*** Opening of Provided entries ***

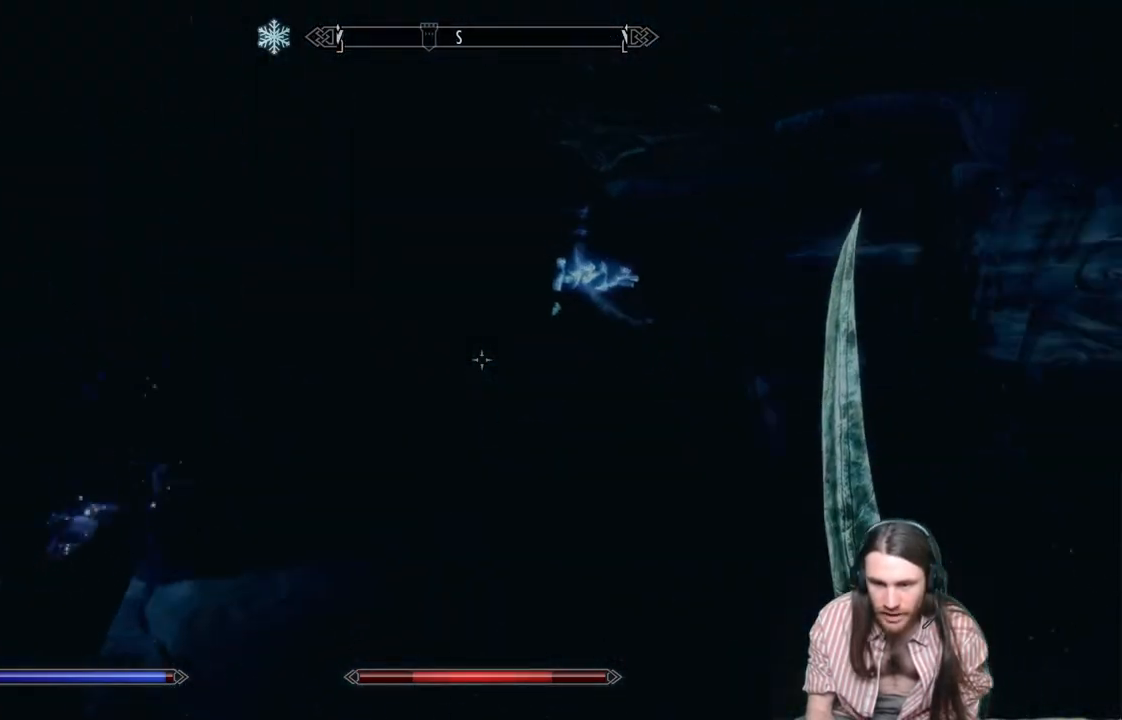
{"buttons": [], "left_stick": "up-left", "right_stick": "center", "events": [[117, "right_stick", "right"], [267, "right_stick", "center"]]}
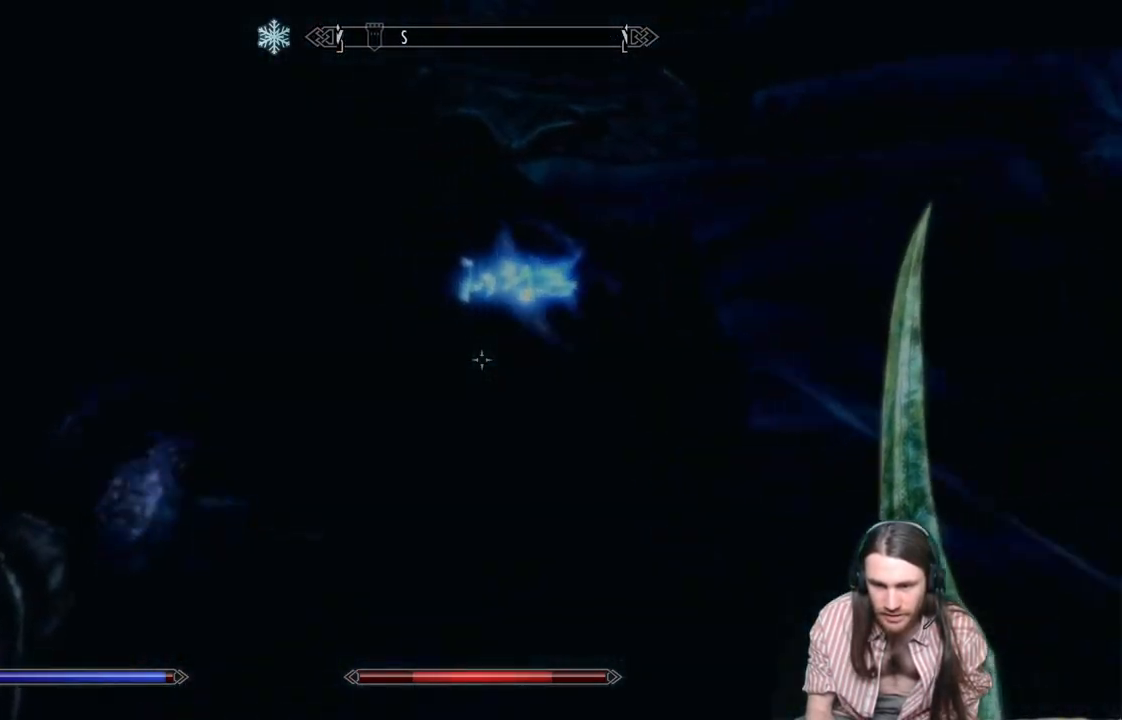
{"buttons": [], "left_stick": "up-left", "right_stick": "right", "events": [[100, "right_stick", "right"], [250, "right_stick", "center"], [367, "right_stick", "right"]]}
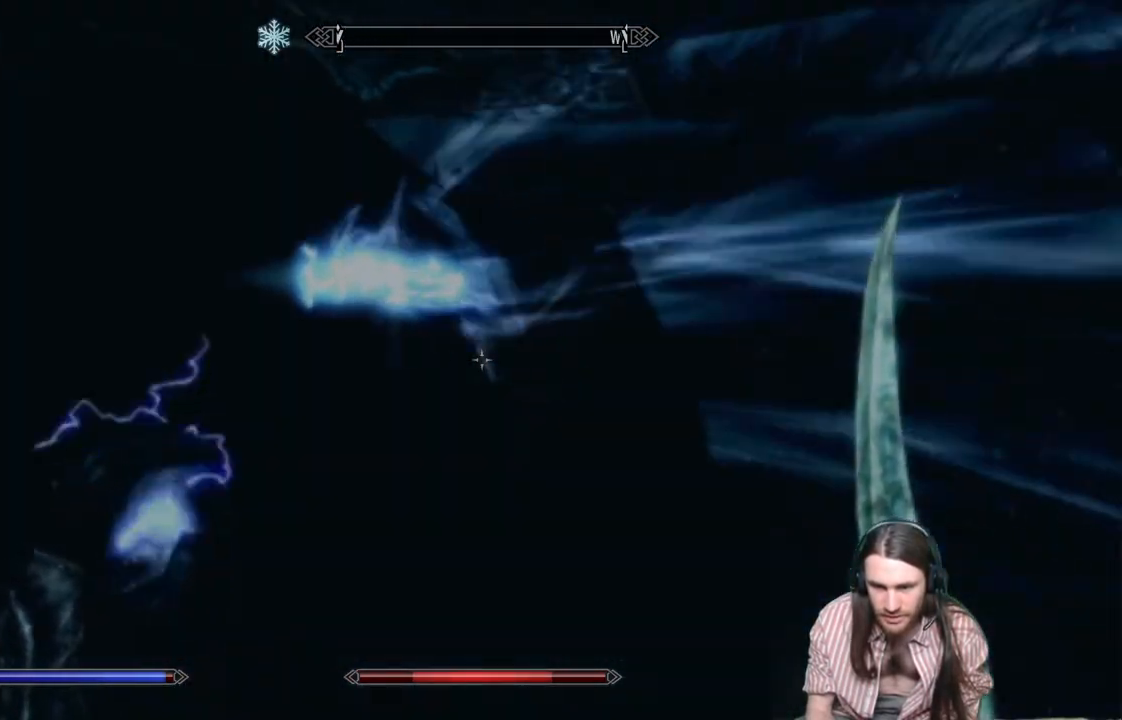
{"buttons": [], "left_stick": "up-left", "right_stick": "center", "events": [[117, "right_stick", "center"]]}
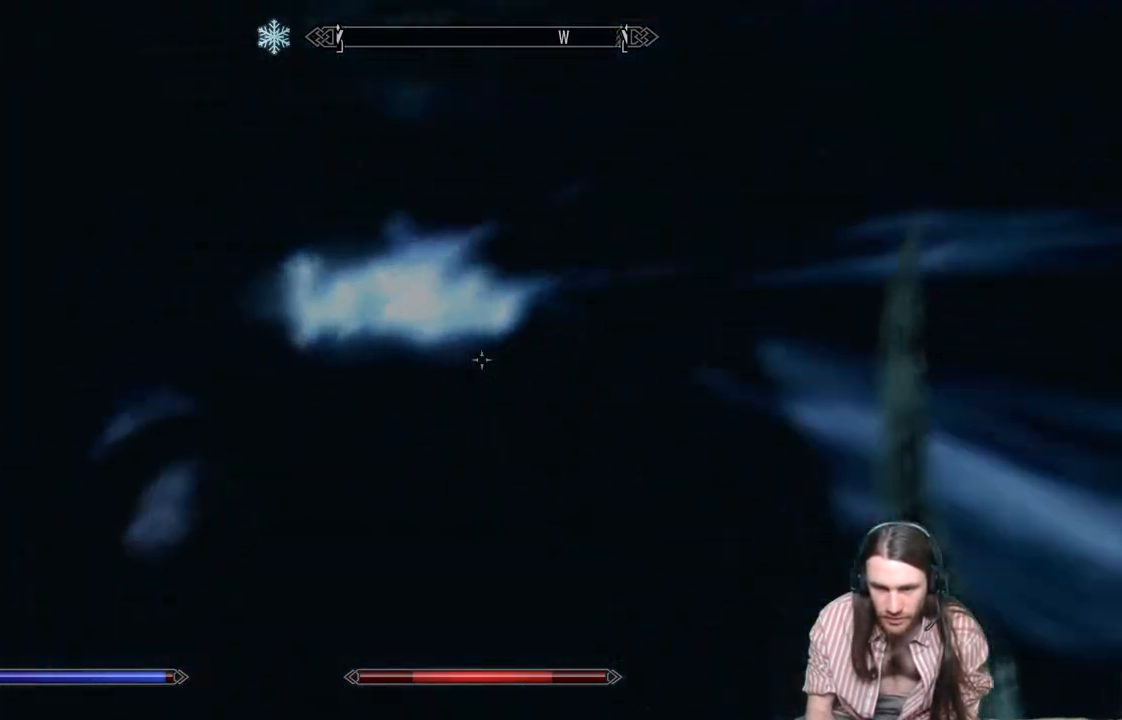
{"buttons": [], "left_stick": "center", "right_stick": "right", "events": [[117, "right_stick", "right"], [333, "right_stick", "center"], [367, "left_stick", "center"], [417, "right_stick", "right"]]}
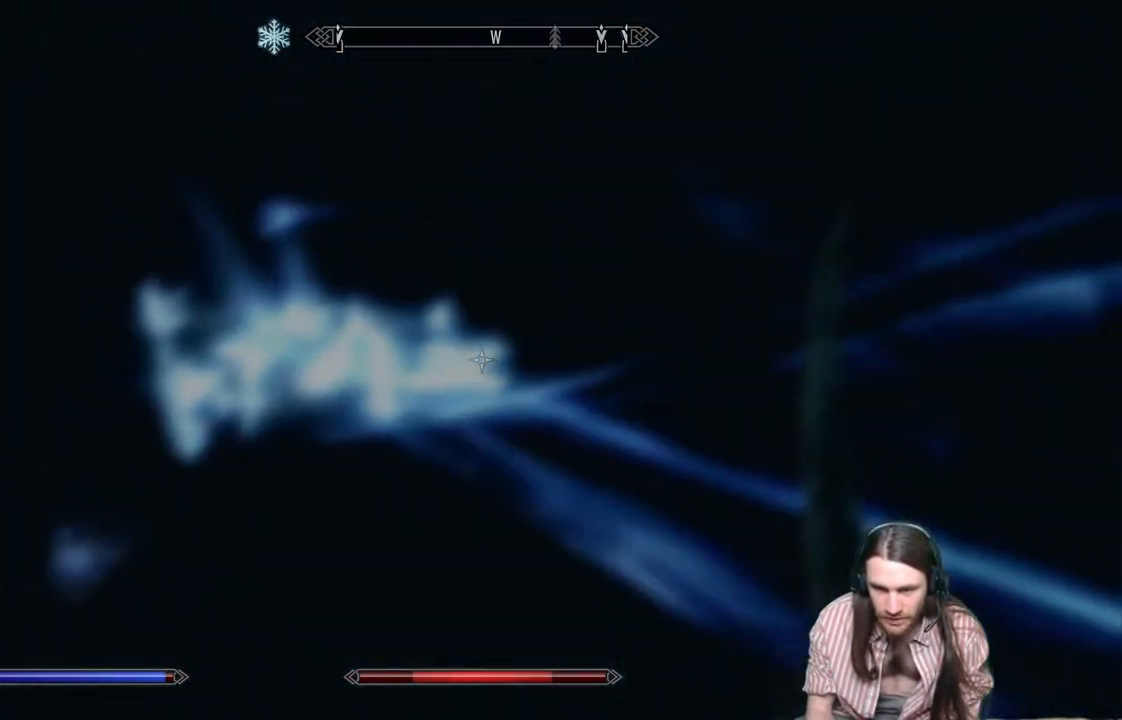
{"buttons": [], "left_stick": "down-left", "right_stick": "center", "events": [[100, "right_stick", "center"], [500, "left_stick", "down-left"]]}
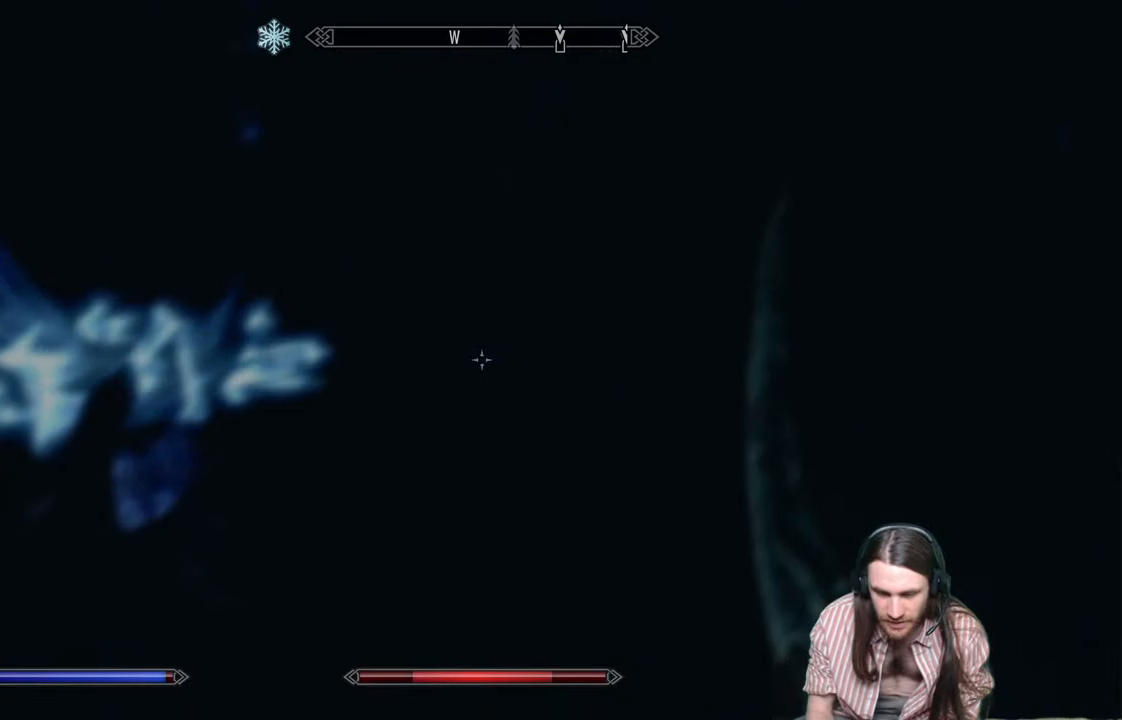
{"buttons": [], "left_stick": "center", "right_stick": "center", "events": [[67, "right_stick", "down"], [150, "right_stick", "center"], [217, "left_stick", "center"], [300, "left_stick", "down-left"], [483, "left_stick", "center"]]}
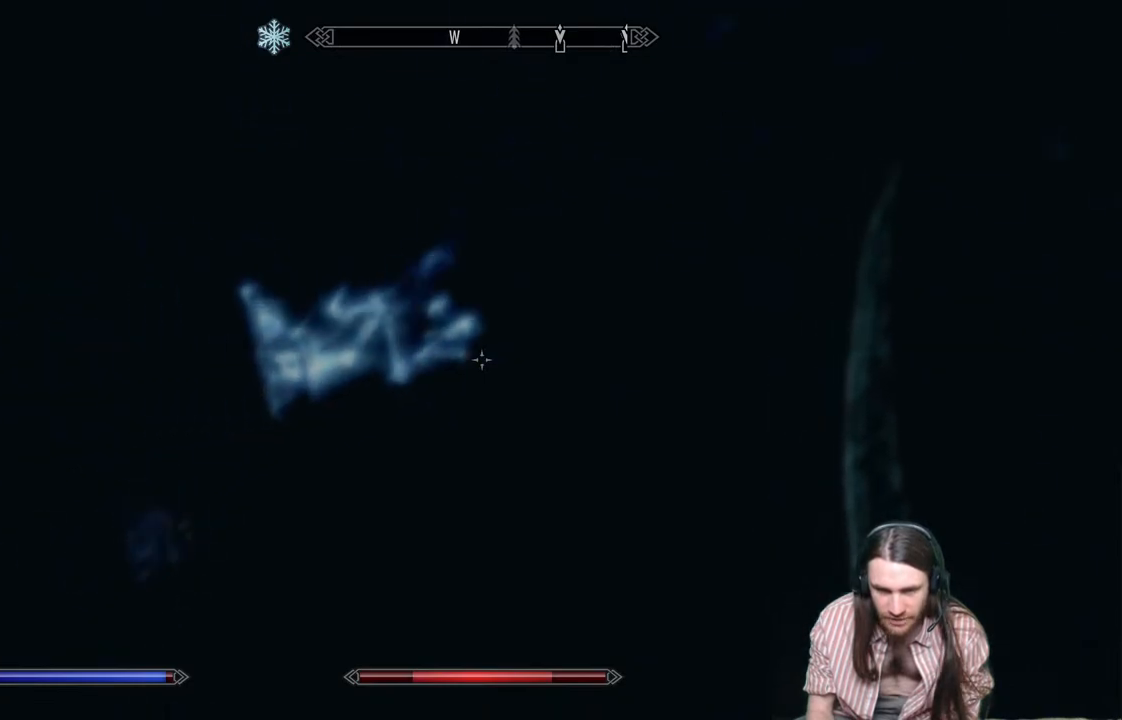
{"buttons": ["B"], "left_stick": "center", "right_stick": "center", "events": [[500, "B", "down"]]}
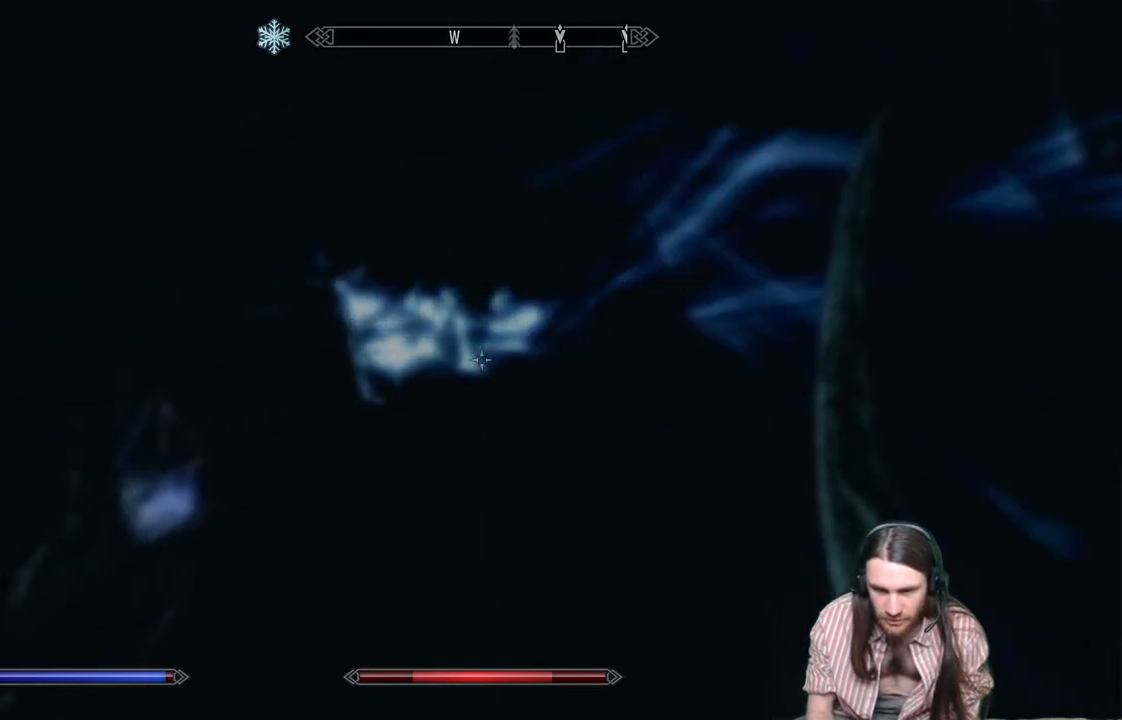
{"buttons": [], "left_stick": "center", "right_stick": "center", "events": [[133, "B", "up"]]}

*** Close of Provided entries ***

Activity → Please reproduce the entries above line by line, exactly, leaving out each image.

Reply →
{"buttons": [], "left_stick": "up-left", "right_stick": "center", "events": [[117, "right_stick", "right"], [267, "right_stick", "center"]]}
{"buttons": [], "left_stick": "up-left", "right_stick": "right", "events": [[100, "right_stick", "right"], [250, "right_stick", "center"], [367, "right_stick", "right"]]}
{"buttons": [], "left_stick": "up-left", "right_stick": "center", "events": [[117, "right_stick", "center"]]}
{"buttons": [], "left_stick": "center", "right_stick": "right", "events": [[117, "right_stick", "right"], [333, "right_stick", "center"], [367, "left_stick", "center"], [417, "right_stick", "right"]]}
{"buttons": [], "left_stick": "down-left", "right_stick": "center", "events": [[100, "right_stick", "center"], [500, "left_stick", "down-left"]]}
{"buttons": [], "left_stick": "center", "right_stick": "center", "events": [[67, "right_stick", "down"], [150, "right_stick", "center"], [217, "left_stick", "center"], [300, "left_stick", "down-left"], [483, "left_stick", "center"]]}
{"buttons": ["B"], "left_stick": "center", "right_stick": "center", "events": [[500, "B", "down"]]}
{"buttons": [], "left_stick": "center", "right_stick": "center", "events": [[133, "B", "up"]]}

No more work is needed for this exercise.